Thursday, March 22, 2012

Background Info

After reading two good papers on this subject (previously mentioned OpenGL Insights chapter and Order-Independent Transparency in DirectX11), I am here to summarize what I learned.

The core idea behind order independent transparency is that we need to store all the transparent fragments somewhere. ALL the transparent fragments. This means turning off the depth test to allow every fragment to be processed. With all this data, the first approach is to keep a per-pixel linked list. The second approach is to pack the data sequentially and store offset pointers for each pixel.

I decided that I would implement the linked list approach first, as it seems like a nicer algorithm. Essentially each pixel cell needs to store a pointer to the head of its linked list. This indexes into a global memory array which stores all the fragments that have been processed. Besides storing color and depth, each member of the global memory array also stores an index to the next node in the linked list.

By the end of processing, each pixel on the screen has a corresponding linked list. I drew this diagram to explain how the algorithm works. It requires an atomic counter for node_count (to avoid a slew of memory conflict issues), a 2D uint texture for heads, a 1D vec4 buffer texture for color data, a 1D uint buffer texture for next. The missing value is depth, which may need its own similar texture. The image load, store, and exchange functions of OpenGL 4 are suitable for writing/reading/exchanging data from these textures.




When this procedure is over, each fragment loops over its linked list, sorts the fragments in back to front order, and blends them with the current pixel color (which may contain colors from the opaque objects in the scene).

As for sorting, I plan on using a bubble sort. This is a very easy algorithm to write for a fragment shader and is suitable for the smallish input size (maybe maximum of 30 overlapping transparent fragments?).

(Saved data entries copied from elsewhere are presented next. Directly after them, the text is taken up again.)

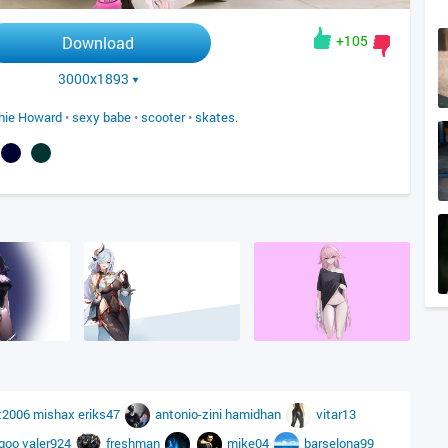
+105
Download
3000x1893
hie Howard
•
sexy babe
•
scooter
•
skates.
t2006
mishax
eriks47
antonio-zini
hamidhan
vitar13
_goo
valer924
freshman
mike04
barselona99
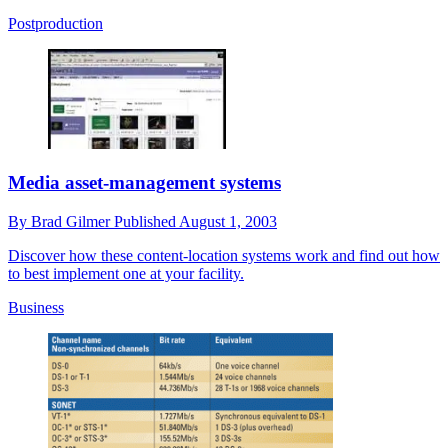
Postproduction
Media asset-management systems
By
Brad Gilmer
Published
August 1, 2003
Discover how these content-location systems work and find out how
to best implement one at your facility.
Business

There are tons of optimization details that I haven't mentioned, and probably won't implement until I get the basic thing working.

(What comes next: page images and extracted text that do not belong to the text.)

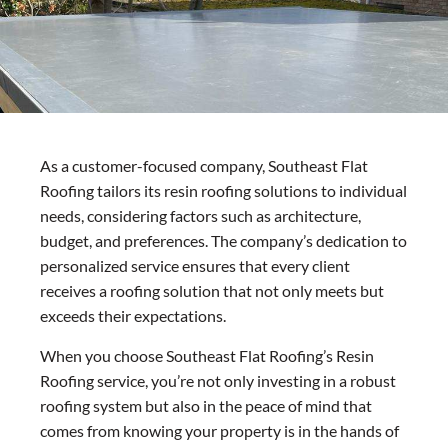
As a customer-focused company, Southeast Flat
Roofing tailors its resin roofing solutions to individual
needs, considering factors such as architecture,
budget, and preferences. The company’s dedication to
personalized service ensures that every client
receives a roofing solution that not only meets but
exceeds their expectations.
When you choose Southeast Flat Roofing’s Resin
Roofing service, you’re not only investing in a robust
roofing system but also in the peace of mind that
comes from knowing your property is in the hands of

I'm hoping that I'll have something more to show by tomorrow.







1 comment:

  1. Nice writeup Sean. This reminds me that I am interested in seeing a visualization for the depth complexity, that is, length of each linked list. I would also like to see performance vs. visual quality trade-offs for setting a maximum linked list size. For example, does changing the maximum linked list size from 3 to 4 improve quality? What about 4 to 5? When are there diminishing returns?